David Miller - Analyst
Hi, just a quick follow-up. When we have the conference call for the FDA approval for rhThrombin, is that the time when we can expect some sales guidance or are you going to want to wait for a little while longer after that?
Bruce L.A. Carter - President and Chief Executive Officer
I'm going to get Jim to answer that--.
Doug Williams - Chief Scientific Officer
He's the one who's keeping that sort of clamps on us.
Jim Johnson - Chief Financial Officer
I think the reality is over the course of this year leading up to approval we will gain a lot more information about the market. I mean, we've done some market research up to this point, I think you are familiar with some of them, I think, we presented from those studies -- but we are going to be doing more. We are going to be doing I think a greater level of depth to give us a better understanding of what it will take to convert the major -- current major users of bovine Thrombin. We will also be hiring a lot of people who are experienced who've been out on the field selling into those particular hospitals and to know the players on the other side much better than we do today.

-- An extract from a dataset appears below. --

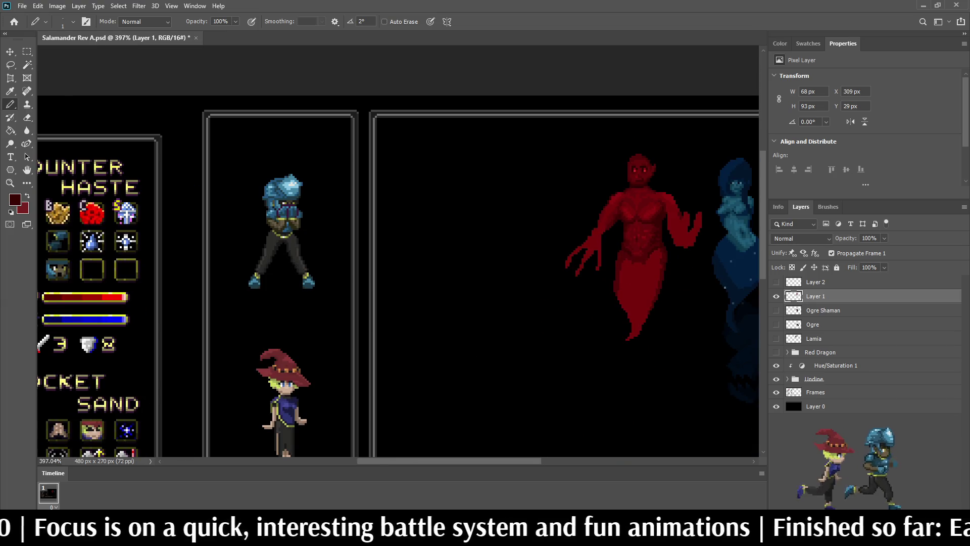
scroll(651, 169, up, 5)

So I think with those two dynamics at work, between now and then we'll develop a much better sort of granularity with our understanding of the market and our ability to predict what might happen when we launch the product. I don't know that I can say exactly when, but we clearly -- we are building a body of information that will help us get there and I think it's reasonable to expect that by then there will be some more meaningful guidance from us.
David Miller - Analyst
Okay. As we expect you to dominate the market, we are just kind of want to know when we are going to find out what the domination means in terms of dollars. Thanks and once again great year.
Jim Johnson - Chief Financial Officer
Let me just clarify, I don't think we ever said that we'll dominate the market the first day when we're out there selling, I think we've said that over a period of 3 to 4 years we expect to do that.
David Miller - Analyst
Okay, understood.
Operator
[OPERATOR INSTRUCTIONS]. Gentlemen, there appear to be no further questions.
Bruce L.A. Carter - President and Chief Executive Officer
Thank you all for your interest in ZymoGenetics and I hope that we can continue to retain your interest by performing.
Operator
Ladies and gentlemen, this does conclude today's teleconference. You may disconnect your lines at this time. Thank you for your participation.